I would not call that your fault, but that is certainly a set of conditions on your link that require us to come up with better ideas how the controller should behave. And I agree increasing the rate by a single percent every 130ms might be too sluggish...

With your superior data analysis skills, could you please align and plot together the OWD and signal quality datasets? Does this produce anything useful or at least insightful?

Don't know yet, maybe I find time later tonight to create some plots...

1 Like

I honestly can not see much in these plots, no obvious change in LTE signal data that is aliged with the latency spikes, at least as is visible by the naked eye. So: no smoking gun, there still might be some correlation there, but nothing easy to untangle...
Maybe scaling the 4 r values to dB/dBm is not the ideal approach here, but I know too little aboyt LTE to even venture a guess here.

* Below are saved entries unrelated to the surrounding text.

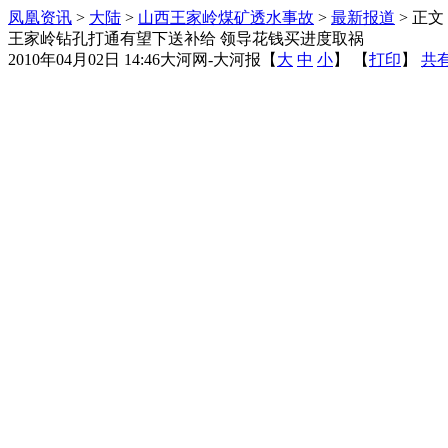
凤凰资讯
>
大陆
>
山西王家岭煤矿透水事故
>
最新报道
> 正文
王家岭钻孔打通有望下送补给 领导花钱买进度取祸
2010年04月02日 14:46
大河网-大河报
【
大
中
小
】 【
打印
】
共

So at least the dominant multi second delay spikes seem not directly related to LTE signal quality, but it is possible that smaller (and still significant) delay changes are correlated to LTE signal variation.

2 Likes

@moeller0 I have also noticed myself that there can be a tendency to throttle down in a way that can be hard to recover from. I'm not sure what the dynamics are in that respect. Maybe something slightly different should be done right after a bufferbloat throttling event in which we reduce rate to the achieved rate. It's as if we should cut the connection some slack after having punished it. But then that slack could be the reason your hand gets bitten.

@patrakov you could try perversely setting the bufferbloat factor to greater than 1 so that when a bufferbloat even happens it actually sets the shaper rate slightly above the achieved rate.

Is there any way you can increase the ICMP frequency e.g. by pushing through wireguard? Having to work with such a low frequency also seems awkward.